Would it be better to build A or B? in terms of battery life? In other words, would B have a longer battery life since it is running 3 XM-L's at a lower mA at the same output? If so, by how much, assuming a 9.6v battery with a B2Flex Buck drive.

A) 2 XM-L at 700mA had an output of 520 lum total (260 lum each)

B) 3 XM-L at ???mA have an output of 520 lum total (I'm guess 180mA would equal 520 lum output, but I could be starkly wrong).


----------



## doctaq (Mar 16, 2011)

there is almost no diminishing return up to 700ma on the xm-l, also 3 leds running at 200ma is going to be dimmer than two leds running at 700ma, this is true of just about any of the bigger leds out there


----------



## CKOD (Mar 16, 2011)

For 520 lumens, 
2 XM-Ls 260lm each, 700 mA nominal, as stated (using T5 bin, so you can go cool or neutral white) Vf of 2.9V or so, ~4W used (2.9*.7A*2LEDs)
3XM-Ls 173 each, (66% relative intensity) at ~450-500 mA and 2.85 ish volts for the Vf 3.84 watts used (2.85*.45*3) 

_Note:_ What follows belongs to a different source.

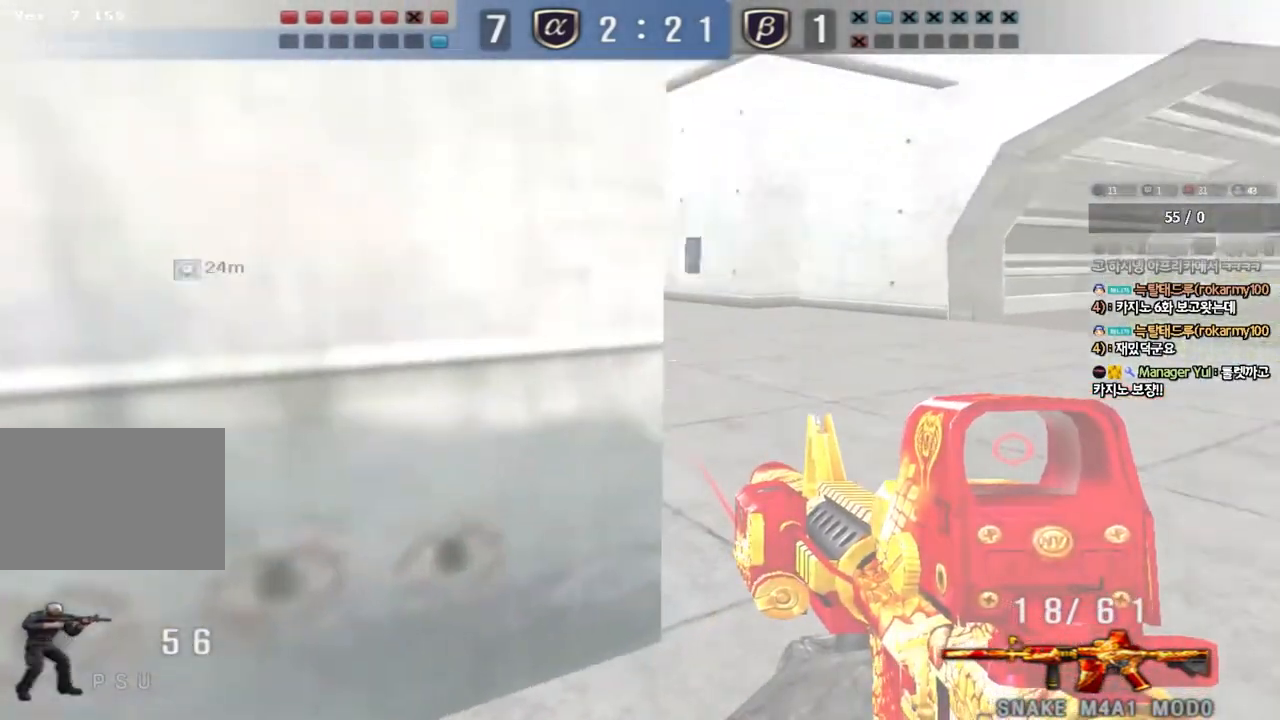
{"keys": ["d", "w"]}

http://www.cree.com/products/pdf/XLampXM-L.pdf

You have a lumens goal, so divide that by the number of LEDs and the "standard" 700mA value for the bin youre using (in the case of the T5 bin, right at 260 lumens) that gives you a relative percentage, that you scroll down to the relative flux vs current graph, and find the drive current you need. Then scroll back up the the forward voltage vs current graph to get the nominal voltage at that current. 

That gives you your nominal lumens output, drive current, and voltage, which lets you calculate watts and efficiency. 
So youre looking at 130 lm/W vs 135lm/w not much difference, go with whatever fits your form factor/driver better.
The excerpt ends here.